In 2015, SeqCenter’s founding team worked together within the walls of an academic lab at the University of Pittsburgh and began sequencing their own samples after consistently being frustrated with the pace, cost, and difficulty of obtaining sequencing data from existing vendors. After perfecting methodologies to allow for the economical sequencing of microbes, they offered the services to colleagues and collaborators. The quickly growing interest from peers indicated they had developed a viable commodity; however, policies that govern not-for-profit academic institutions made a successful business model unattainable within university walls. Hence, in October 2019, the team formed a privately owned business.

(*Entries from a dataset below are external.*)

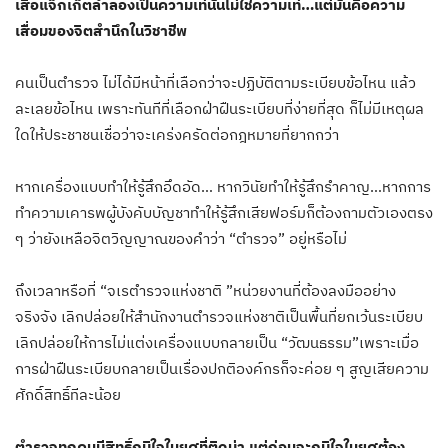
เสื้อแจ็กเก็ตลำลองเป็นความเท่นั่นไม่ใช่ความเท่…แต่มันคือความ
เสื่อมของจิตสำนึกในวิชาชีพ
คนเป็นตำรวจ ไม่ได้มีหน้าที่เลือกว่าจะปฏิบัติตามระเบียบข้อไหน แล้ว
ละเลยข้อไหน เพราะทันทีที่เลือกฝ่าฝืนระเบียบที่ง่ายที่สุด ก็ไม่มีเหตุผล
ใดให้ประชาชนเชื่อว่าจะเคร่งครัดต่อกฎหมายที่ยากกว่า
หากเครื่องแบบทำให้รู้สึกอึดอัด… หากวินัยทำให้รู้สึกรำคาญ…หากการ
ทำความเคารพผู้บังคับบัญชาทำให้รู้สึกเสียฟอร์มก็ต้องถามตัวเองตรง
ๆ ว่ายังเหลือจิตวิญญาณของคำว่า “ตำรวจ” อยู่หรือไม่
ถึงเวลาหรือที่ “จเรตำรวจแห่งชาติ ”หน่วยงานที่ต้องลงมืออย่าง
จริงจัง เลิกปล่อยให้สำนักงานตำรวจแห่งชาติเป็นพื้นที่ยกเว้นระเบียบ
เลิกปล่อยให้การไม่แต่งเครื่องแบบกลายเป็น “วัฒนธรรม”เพราะเมื่อ
การฝ่าฝืนระเบียบกลายเป็นเรื่องปกติองค์กรก็จะค่อย ๆ สูญเสียความ
ศักดิ์สิทธิ์ทีละน้อย
ตำรวจทุกคนมีสิทธิ์ภูมิใจในยศที่ติดบ่า แต่ก่อนจะภูมิใจในยศต้อง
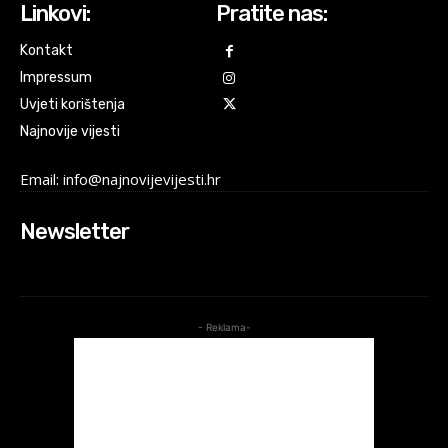
Linkovi:
Pratite nas:
Kontakt
Impressum
Uvjeti korištenja
Najnovije vijesti
Email: info@najnovijevijesti.hr
Newsletter
- Reklama-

Though initially heavily focused on microbial sequencing, SeqCenter evolved to meet the growing demand of customers and the market. With a move to a new 10,000-square-foot facility and installation of all of the highest throughput sequencing instruments (NovaSeq X, Revio, PromethION), SeqCenter now offers sequencing services to a global customer base and is able to provide services for any organism and from most sample types.

Despite our growth, we still hold true to our original aims:

Aim 1

Provide the speed of service that we wanted as researchers.

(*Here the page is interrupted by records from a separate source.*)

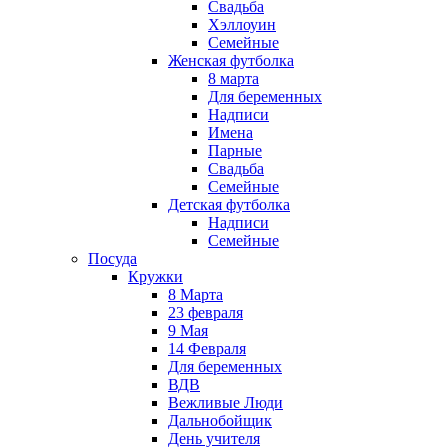
Свадьба
Хэллоуин
Семейные
Женская футболка
8 марта
Для беременных
Надписи
Имена
Парные
Свадьба
Семейные
Детская футболка
Надписи
Семейные
Посуда
Кружки
8 Марта
23 февраля
9 Мая
14 Февраля
Для беременных
ВДВ
Вежливые Люди
Дальнобойщик
День учителя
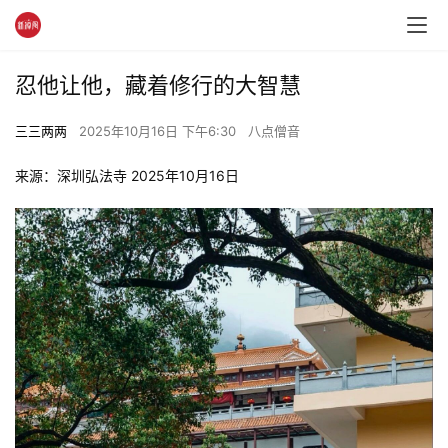
忍他让他，藏着修行的大智慧
三三两两
2025年10月16日 下午6:30
八点僧音
来源：深圳弘法寺 2025年10月16日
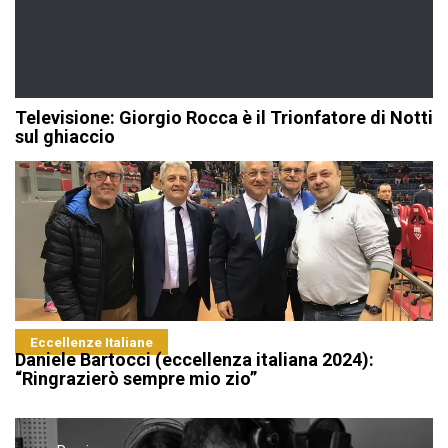
Televisione: Giorgio Rocca è il Trionfatore di Notti
sul ghiaccio
Eccellenze Italiane
Daniele Bartocci (eccellenza italiana 2024):
“Ringrazierò sempre mio zio”
Navigazione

We understand that research is often performed through iteration and firmly believe the speed of our services should never bottleneck your work. We maintain a facility that processes samples without a backlog and expand our capacity as needed to ensure this. SeqCenter guarantees sequencing and data delivery within two weeks of receiving your samples.

Aim 2

Offer transparent pricing models that allow all researchers to incorporate sequencing into their work.

The cost of sequencing shouldn’t be a black box secretly calculated on a customer-by-customer basis, and it shouldn’t only be affordable to those with large projects that fill flowcells. Our pricing is published on our website, and we implement methods that allow us to provide sequencing to labs of all sizes, including undergraduate-serving colleges, with services suitable for large-scale analysis or small classes without straining limited budgets. Whether you have one bacterial sample or 1,000 human genomes, SeqCenter can accommodate your project.

Aim 3

Lower the barrier of entry to genomic research.

We know it is challenging for researchers who are unfamiliar with analyzing next-generation sequencing (NGS) data to incorporate it into their studies. We believe NGS results can benefit a broad range of research, from confirming engineered mutants are otherwise isogenic to deeper studies of population dynamics or microbiome composition, and we hope to facilitate labs with no previous experience to take the first steps. We use leading, open-source software written by world-class researchers to produce user-friendly output for customers. We also provide even the most novice user with the means to generate and analyze their own sequencing data in hopes of making this highly useful method accessible to every lab.